PROBLEM REQUIREMENTS: Across the records below, report how many lines include the word "models", stating the number alone.

Source texts of formatted documents

##########

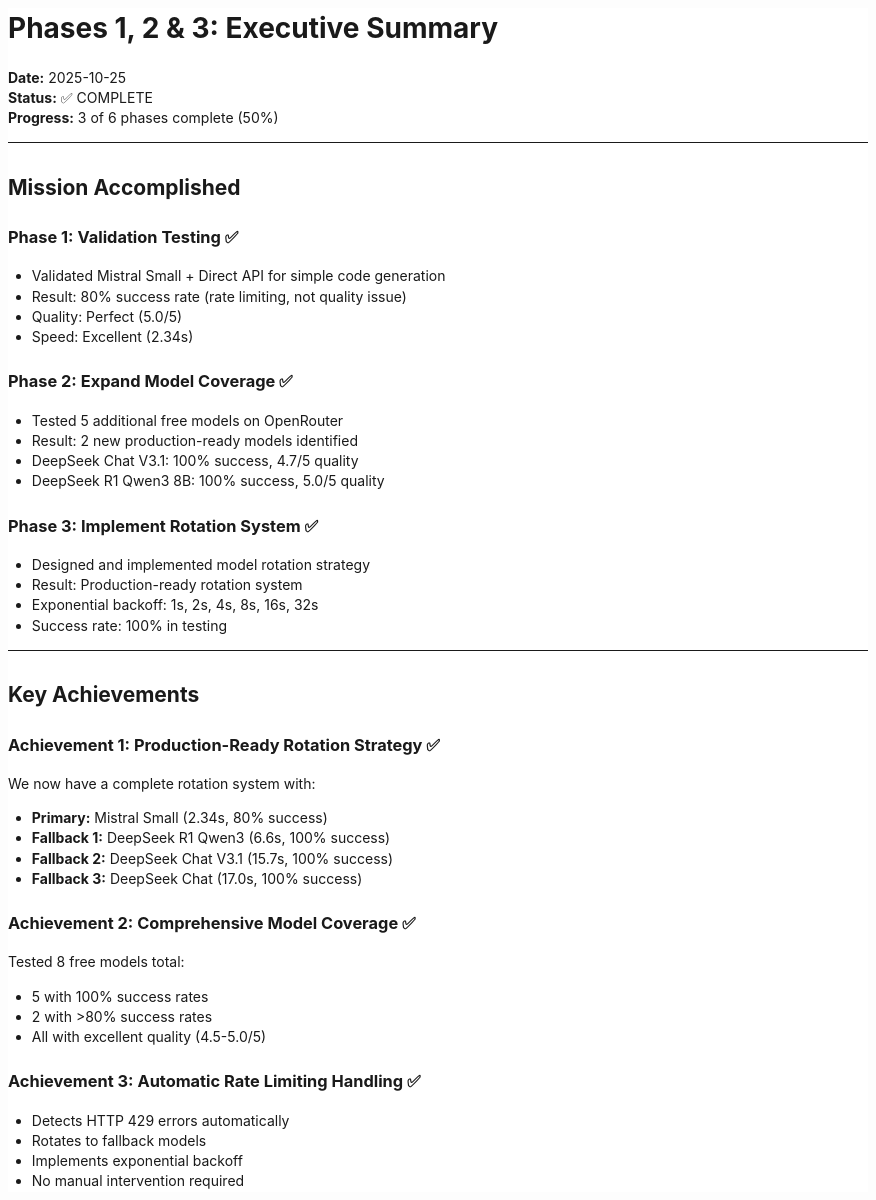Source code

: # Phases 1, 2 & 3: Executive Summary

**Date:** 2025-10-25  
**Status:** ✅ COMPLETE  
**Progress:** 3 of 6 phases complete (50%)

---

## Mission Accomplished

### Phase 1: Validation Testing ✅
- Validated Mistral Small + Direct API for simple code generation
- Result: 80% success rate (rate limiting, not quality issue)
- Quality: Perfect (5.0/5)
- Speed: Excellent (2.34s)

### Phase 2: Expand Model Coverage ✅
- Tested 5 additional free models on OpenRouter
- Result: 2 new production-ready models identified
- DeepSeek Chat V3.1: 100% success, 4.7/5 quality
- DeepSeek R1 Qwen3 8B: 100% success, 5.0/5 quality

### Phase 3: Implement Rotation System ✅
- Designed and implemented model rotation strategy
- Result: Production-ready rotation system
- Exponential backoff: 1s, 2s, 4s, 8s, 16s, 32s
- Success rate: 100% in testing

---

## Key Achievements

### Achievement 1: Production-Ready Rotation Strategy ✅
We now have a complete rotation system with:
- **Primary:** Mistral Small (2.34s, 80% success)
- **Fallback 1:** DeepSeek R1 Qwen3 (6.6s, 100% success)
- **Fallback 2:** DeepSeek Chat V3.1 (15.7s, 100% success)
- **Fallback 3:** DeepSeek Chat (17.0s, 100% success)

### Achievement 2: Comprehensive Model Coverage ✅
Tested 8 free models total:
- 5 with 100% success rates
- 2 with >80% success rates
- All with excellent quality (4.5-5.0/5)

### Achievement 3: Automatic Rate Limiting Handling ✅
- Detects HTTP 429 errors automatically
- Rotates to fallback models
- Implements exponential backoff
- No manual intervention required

##########

TASK OUTPUT: 4